Russell filed an Article 78 in state Supreme Court in May 2022 after a Freedom of Information request to the town for the list of the town’s e-mail subscribers was rejected several months earlier.

Russell said last week he was pleased with the ruling and questioned whether town officials should spend more money in legal fees to defend their position that has twice been rejected in court.

He also pointed to a 2016 Appellate Division ruling against the Town of Greenburgh that opposed one of their resident’s request to obtain that municipality’s e-mail list. Greenburgh was forced to provide the information.

“(They’re) trying to oppose better communication within the town about many issues that residents would benefit from or learn more about,” said Russell, who twice ran for Congress and was involved in a controversy over an old racially charged essay in his 2010 campaign.

More than two years he hoped to gain access to what was then about 2,000 e-mail addresses because of his opposition to key portions of the town’s updated Comprehensive Plan. The updated Comprehensive Plan was eventually adopted by the Town Board.
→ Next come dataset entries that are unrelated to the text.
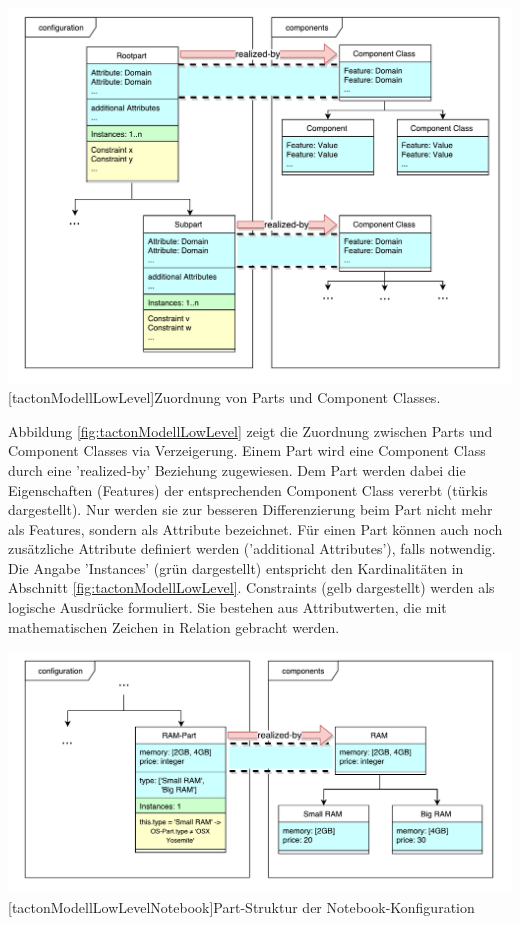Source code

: \documentclass[12pt,a4paper,bibliography=totocnumbered,listof=totoc]{scrartcl}
\begin{document}
\vspace{1em}
\begin{minipage}{\linewidth}
	\centering
	\includegraphics[width=1\linewidth]{Abbildungen/tactonModellLowLevel.pdf}
	[tactonModellLowLevel]{Zuordnung von Parts und Component Classes.}
	\label{fig:tactonModellLowLevel}
\end{minipage}
\vspace{1em}

Abbildung \ref{fig:tactonModellLowLevel} zeigt die Zuordnung zwischen Parts und Component Classes via Verzeigerung. Einem Part wird eine Component Class durch eine 'realized-by' Beziehung zugewiesen. Dem Part werden dabei die Eigenschaften (Features) der entsprechenden Component Class vererbt (türkis dargestellt). Nur werden sie zur besseren Differenzierung beim Part nicht mehr als Features, sondern als Attribute bezeichnet. Für einen Part können auch noch zusätzliche Attribute definiert werden ('additional Attributes'), falls notwendig. Die Angabe 'Instances' (grün dargestellt) entspricht den Kardinalitäten in Abschnitt \ref{fig:tactonModellLowLevel}. Constraints (gelb dargestellt) werden als logische Ausdrücke formuliert. Sie bestehen aus Attributwerten, die mit mathematischen Zeichen in Relation gebracht werden.

\vspace{1em}
\begin{minipage}{\linewidth}
	\centering
	\includegraphics[width=1\linewidth]{Abbildungen/tactonModellLowLevelNotebook.pdf}
	[tactonModellLowLevelNotebook]{Part-Struktur der Notebook-Konfiguration}
	\label{fig:tactonModellLowLevelNotebook}
\end{minipage}
\vspace{1em}
\end{document}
One of his arguments about that issue as well as a host of other projects in Mount Pleasant is that the town has failed to keep residents abreast of key matters until too late in the process, something that he would likely do if he gains access to the e-mail list.

Fulgenzi said the town has been in consultation with its attorneys to discuss next steps, but he maintained the town does not want to provide Russell the list.

“We’re not going to subject residents to e-mails from somebody that we have no idea what the use could be for,” Fulgenzi said. “When (residents) sign up for the town e-mail, they don’t sign up to have their e-mail shared with the public. You sign up to get information directly from the town.”

The supervisor said he was also trying to use the town’s list to sway public opinion on the Comprehensive Plan. Russell had opposed the town’s effort to allow for second- and third-floor apartments above ground-floor commercial in Mount Pleasant’s downtown hamlets.

“So it’s not that he’s doing it to promote the town in any way,” Fulgenzi said.

In its May 29 decision, the Appellate Division concluded that the town failed to show how its privacy interests outweighed the public interest.

The court stated that the petitioner seeks to communicate with other residents “by obtaining the names and email addresses of residents who subscribe to E-news, persons who have willingly divulged that information to the Town so that they may receive news and information, in electronic form, on matters of public concern. The Town’s contention that public disclosure of the requested documents could
‘expose the email addresses’ of the E-news subscribers or the town to ‘unnecessary cybersecurity risks’ is speculative.”

The state Supreme Court had stated in its 2022 decision that Russell is entitled to the list upon request as long as he does not use the information for any commercial purposes, solicitation or fundraising efforts.

Russell said the town’s concerns about privacy and having residents bothered by e-mails from a variety of sources is overblown.

“Everyone benefits from this and the only nuisance is one click of the mouse to delete something,” he said.